Texte source:

※

Underground Expansion

Underground Expansion
Mis en ligne le mardi 6 mai 2008 ; mis à jour le dimanche 6 avril 2008.

Publié dans le numéro VII (déc. 2007-fév. 2008)

19 août 2007 Bagdad, bureau ONU

 

Dix-neuf heures. Fin d’une longue journée de labeur, réfrigérée par l’air conditionné poussé au maximum par mon voisin de rangée - je me prends tout l’air froid sur le cou, comme si j’étais tombé d’un jumbo jet en plein Groenland, au retour de vacances tropicales, et lui, à l’écart du flux profite simplement de l’air agréablement frais. Passer une journée au bureau ici, c’est alterner entre la toundra et le Sahara. Dehors, il a bien dû faire 50 °C à l’ombre en cette belle journée au ciel limpide. Difficile à décrire... On est happé par la chaleur dès que l’on sort du sas de réfrigération, elle entre par tous les pores, comme une hydre à un millions de têtes partant dans notre corps à la recherche de la moindre goutte de H2O à anéantir. Et pourtant, supportable, très supportable. Pas une goutte de sueur. Elle serait de toute façon immédiatement désintégrée : l’humidité de l’air ne dépasse pas 10 %.

Enough is enough, j’envoie un dernier email, plus par réflexe, comme si je devais remplir un quota quotidien, ferme mon laptop d’un geste sec et m’apprête à enfiler mon PPE (Personal Protection Equipment), ou gilet pare-balles et casque, pour faire plus simple. Soudain, la porte de notre longue salle de classe s’ouvre - nous occupons une ancienne école pour enfants d’apparatchiks de Saddam -, et surgit un collègue français. Il nous invective, moi et mon collègue franco-canadien, celui qui me maintient dans la toundra toute la sainte journée, l’air agité : « Vous avez entendu la nouvelle ? Non ? Il paraît que Kouchner est à Bagdad aujourd’hui. Il aurait même fait un tour ici, dans nos bureaux, il y a quelques instants, pour voir les grands chefs. » J’ai aussitôt des visions de Kouchner sur la plage en Somalie, un sac de riz sur l’épaule, ou de Mitterrand débarquant à Sarajevo en plein début de guerre. Quant à ce à quoi tout ce raffut médiatique a servi, dans un cas comme dans l’autre...

※

Extrait de données:
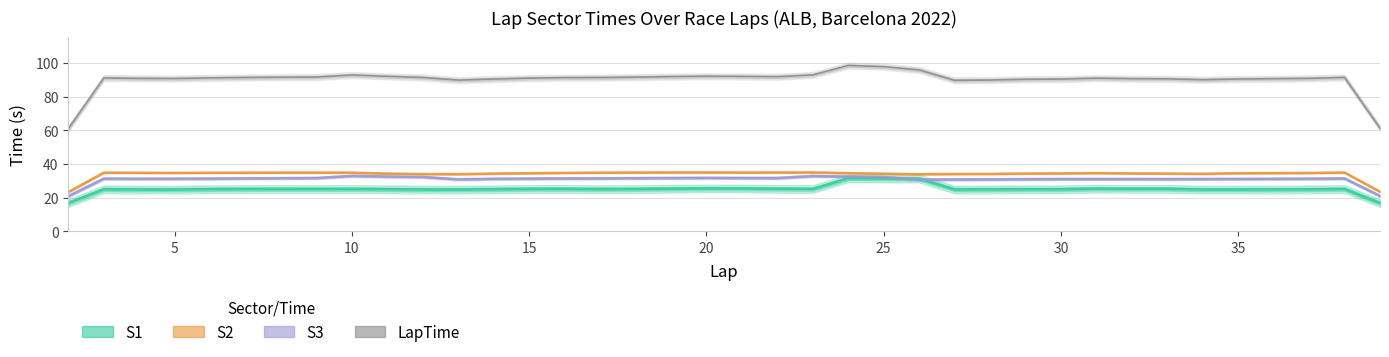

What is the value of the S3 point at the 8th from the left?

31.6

※

D'après l'extrait sur Bagdad, quel type de bâtiment occupent les bureaux où travaille le narrateur ? Le listing constitue un matériau indépendant du texte source.

Une ancienne école pour enfants d'apparatchiks de Saddam.